I am noticing that Microsoft-hosted agents also can deploy resources or do updates in my Azure subscription once they have a valid service connection. The same pipeline can run on both Self-hosted VM agents or Microsoft-hosted agents. This is a concern for our security department. The preference is that no external entity (outside a designated VNET in the subscription) should be able to access the subscription. We want to establish network isolation between subscription and external access, whether a valid service connection is available or not.

CodePudding user response：

If you have private agent you can limit access to your resources by filtering IP address. I don't know your infrstracture so I cannot say preciesly but for App Services of Function App you could use scm restrictions to limits deployments just to your private agent.
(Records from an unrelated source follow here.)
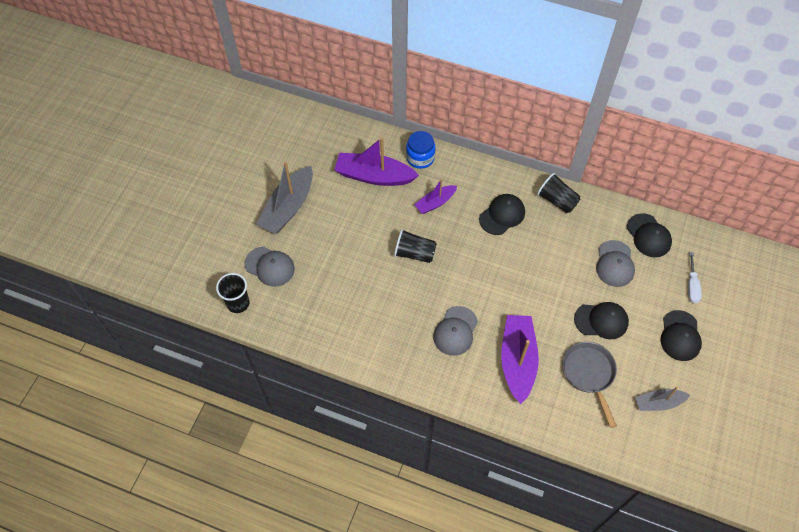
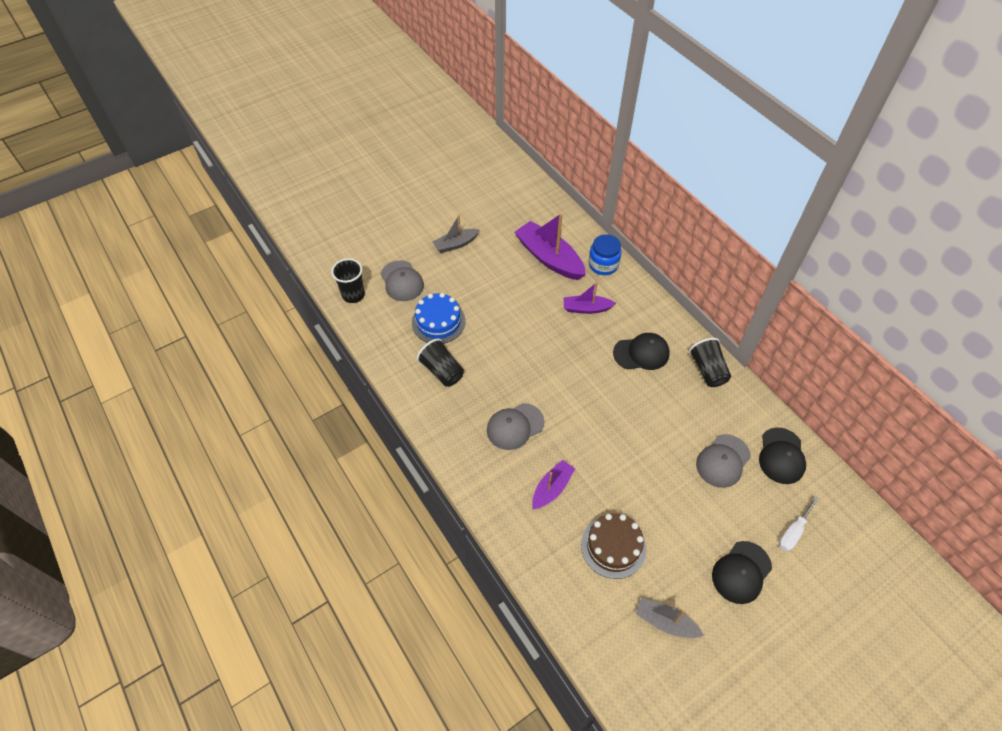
camera: 35 degrees right, 5 degrees down
grey boat [256,162,313,234] -> grey boat [433,215,479,253], size x0.57
black cup [394,229,437,263] -> black cup moved to [417,339,464,387]
purple boat [501,315,539,404] -> purple boat [532,460,575,509], size x0.57
grey pan [562,342,617,428] -> brown cake [581,513,646,579]
black cap [574,302,629,339] -> none
none -> blue cake [412,293,465,344]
You won't be able to establish that on subcription level, but you could try something different. If you host you agent on Azure (vritual machine or scale set), you could use Managed Identity, then you could use this instead of service connection (or try service connection with Managed Identity), and then using Service Connection outside of your agent become pointless.

Please check this tutorial for more details:

If you use the Managed Identity enabled on a (Windows) Virtual Machine in Azure you can only request an Azure AD bearer token from that Virtual Machine, unlike a Service Principal.